This project has moved and is read-only. For the latest updates, please go here.

Make HtmlNode.WriteTo virtual

Topics: Developer Forum, User Forum
Mar 7, 2013 at 9:54 AM
We have a CMS with rich editor. The editor is inserting special HTML elements that serve as placeholders for videos, audios, images or blocks of text. We are migrating from regular expression to HAP to detect these elements. Intended workflow is like this:
  1. Load the document via HAP
  2. Detect special placeholders in the document and replace them with custom HtmlNode-derived objects
  3. Split the document array of objects of two kinds - HTML and special
In order to do this I'm calling HtmlDocument.Save passing special TextWriter-derived class. I need special HtmlNode-derived class to interact with special TextWriter-derived class in a special way (it basically closes one underlying StringBuilder, creates special placeholder object and starts a new StringBuilder). In order to do this I need HtmlNode.WriteTo to be virtual, so I can override it.
I made it virtual for myself and compiled a custom version of HAP. But it'd be nice if this change is done to official HAP, so we can use it from NuGet.

Nov 18, 2013 at 3:58 PM
Edited Nov 18, 2013 at 3:59 PM
Did have any clue how to reduce usage of memory? i think it is major feedback of HAP for crawl on multiple threads on a scale.
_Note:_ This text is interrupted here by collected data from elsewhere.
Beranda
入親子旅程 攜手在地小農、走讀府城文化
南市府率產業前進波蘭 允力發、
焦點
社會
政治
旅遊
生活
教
been given a right direct for a quickly start, i will plan to make such perf improvement.
Nov 18, 2013 at 11:43 PM
Honestly I have no idea. I haven't seen any memory issue with HAP in our use case. But we don't use it for anything as intense as crawling. Our CMS may have max 100 concurrent users and wee parse relatively short HTML (news articles).
Basically there should be no memory leak in HAP as it's pure C# code. It does not mean that there is no excessive memory usage.